Last year, I also nearly won the National Championships in the old Nissan 240sx. This was a car with 8 years and $80,000 (or so) in development. It was not the prettiest, but it had the most heart and soul. And I worked my butt off to be able to drive it well, and it only took my entire racing career. Massive suspension failure on Day 2 meant I came in second place for the two consecutive days of racing, despite a healthy lead on Day 1.
That car is now gutted and junked, but has been replaced with one with no weaknesses. This car is cleaner, faster, more powerful, and basically does everything the old car did, just better. It’s really a logic and physics defying machine, and given what I know about the courses this year, I would have won, hands down. The only competition I’d have is fast, and gorgeous, and over $300,000 worth of development – but the huge glaring weakness for that person/car is the one in which my car excels.
Unfortunately, due to both some seen, and unforeseen circumstances, I am sitting at my computer at work. I’m not in Nebraska, I’m not racing with 1200 of my friends from all over the country. I actually think nearly every state in the union is represented, Alaska and Hawaii included. I’m not celebrating today, I’m not even really going to enjoy Labor Day weekend, since it’s the first time in years I’m not at big kid summer camp.
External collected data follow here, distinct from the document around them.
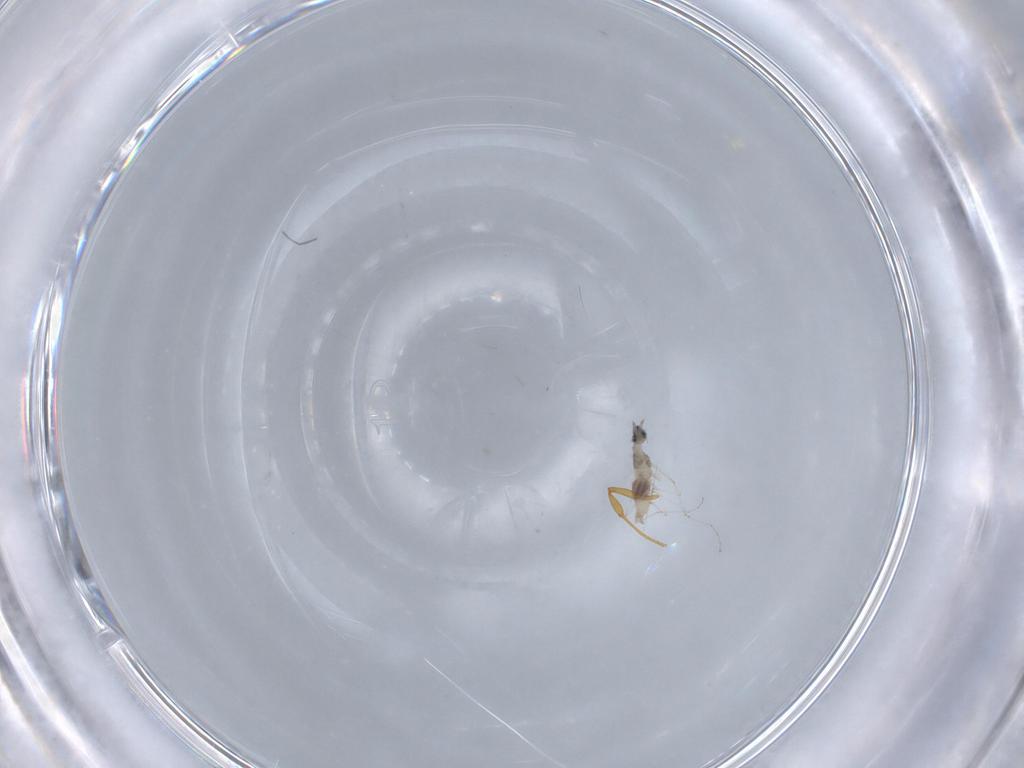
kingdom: Animalia
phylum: Arthropoda
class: Insecta
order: Diptera
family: Cecidomyiidae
Yes it was a long drive, yes it was expensive, and yes people gave me funny looks when I was excited about going to Lincoln for two weeks. I didn’t care. And yes, I’ve had my fair share of issues while out there. But no matter how bad things got, the racing part, the actual driving and skill, made it better.
I suppose there’s always next year, but this year, I’ve got a broken heart and no race car to fix it.